Проснулся Пётр от того, что его легонько трясли за плечо. Он открыл глаза. Перед ним вновь стояла его мать, только в те годы, когда ей еще было лет четырнадцать.

– Отец, вставай, пора, а то на службу опоздаешь! Я уже завтрак нам приготовить успела! Тебя покормлю, а сама в школу побегу. У нас сегодня шесть уроков, а последний мой любимый – математика.

Пётр вспомнил, что его мать была учительницей математики и зажмурил глаза. Он никак не мог поверить, что всё, что сейчас с ним происходит, – это самая настоящая реальность.

– Ну, вставай! Не засыпай больше! А то тебя с работы выгонят! На что мы тогда с тобой жить будем? У нас ведь тогда твою продуктовую карточку отберут!

Пётр взял себя в руки, встряхнул голой и встал с кровати. Стал снова одевать свой комбинезон.

– Что ты такое одеваешь? Откуда ты вообще взял эту несносную одежду? – всплеснула руками дочка или мать.

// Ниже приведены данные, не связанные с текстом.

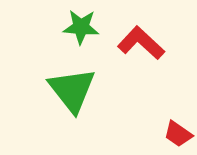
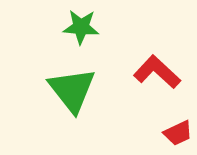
red L-shape: moved 16 px right, 29 px down
red trapezoid: moved 1 px up; rotated 60 degrees counterclockwise
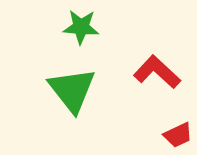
red trapezoid: moved 2 px down
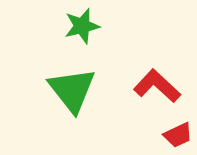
green star: moved 1 px right, 1 px up; rotated 18 degrees counterclockwise
red L-shape: moved 14 px down
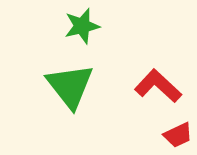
red L-shape: moved 1 px right
green triangle: moved 2 px left, 4 px up
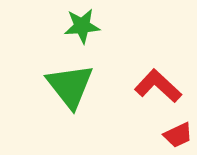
green star: rotated 9 degrees clockwise
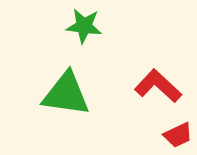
green star: moved 2 px right; rotated 12 degrees clockwise
green triangle: moved 4 px left, 8 px down; rotated 44 degrees counterclockwise
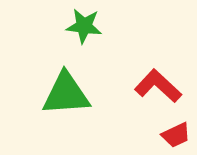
green triangle: rotated 12 degrees counterclockwise
red trapezoid: moved 2 px left
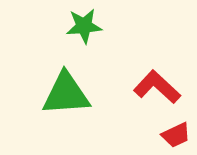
green star: rotated 12 degrees counterclockwise
red L-shape: moved 1 px left, 1 px down
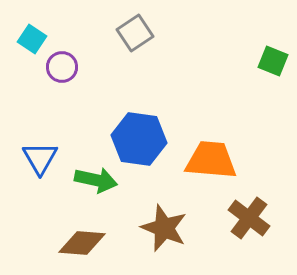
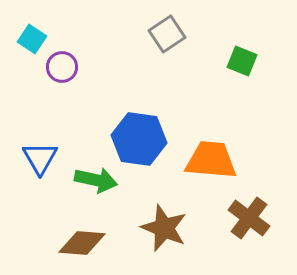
gray square: moved 32 px right, 1 px down
green square: moved 31 px left
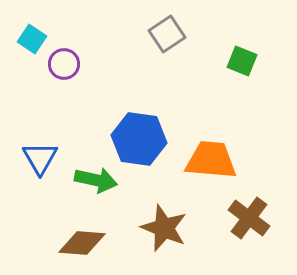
purple circle: moved 2 px right, 3 px up
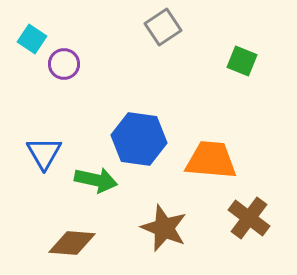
gray square: moved 4 px left, 7 px up
blue triangle: moved 4 px right, 5 px up
brown diamond: moved 10 px left
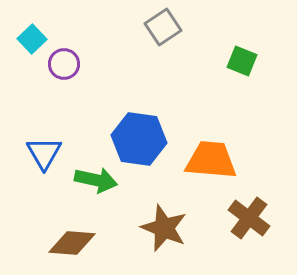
cyan square: rotated 12 degrees clockwise
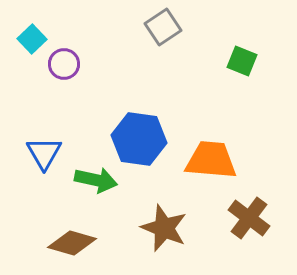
brown diamond: rotated 12 degrees clockwise
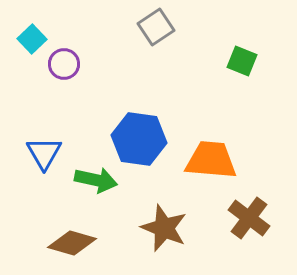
gray square: moved 7 px left
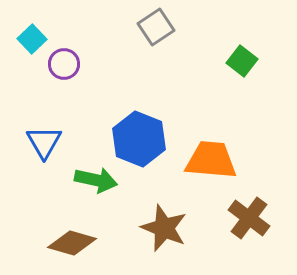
green square: rotated 16 degrees clockwise
blue hexagon: rotated 14 degrees clockwise
blue triangle: moved 11 px up
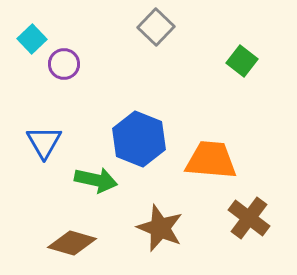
gray square: rotated 12 degrees counterclockwise
brown star: moved 4 px left
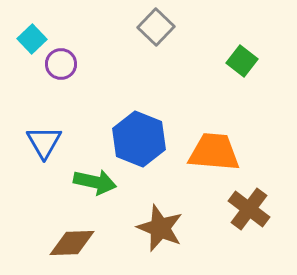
purple circle: moved 3 px left
orange trapezoid: moved 3 px right, 8 px up
green arrow: moved 1 px left, 2 px down
brown cross: moved 9 px up
brown diamond: rotated 18 degrees counterclockwise
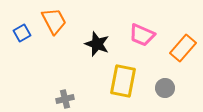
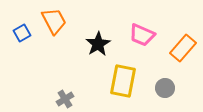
black star: moved 1 px right; rotated 20 degrees clockwise
gray cross: rotated 18 degrees counterclockwise
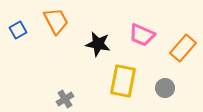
orange trapezoid: moved 2 px right
blue square: moved 4 px left, 3 px up
black star: rotated 30 degrees counterclockwise
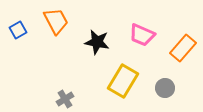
black star: moved 1 px left, 2 px up
yellow rectangle: rotated 20 degrees clockwise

Пётр всё ещё не мог определиться и не понимал, как называть собственную мать. Мысли путались у него в голове. Девочка пошла в спальню и вернулась с милицейской формой с орденскими планками. Потом сходила в коридор и принесла начищенные до блеска сапоги. В стоявшей у окна тумбочке достала наган, обтёрла его фартуком и подала Петру.

– Сходи умойся, а потом одеваться и завтракать! – приказала девчушка и с жалостью посмотрела на его ожог на лице.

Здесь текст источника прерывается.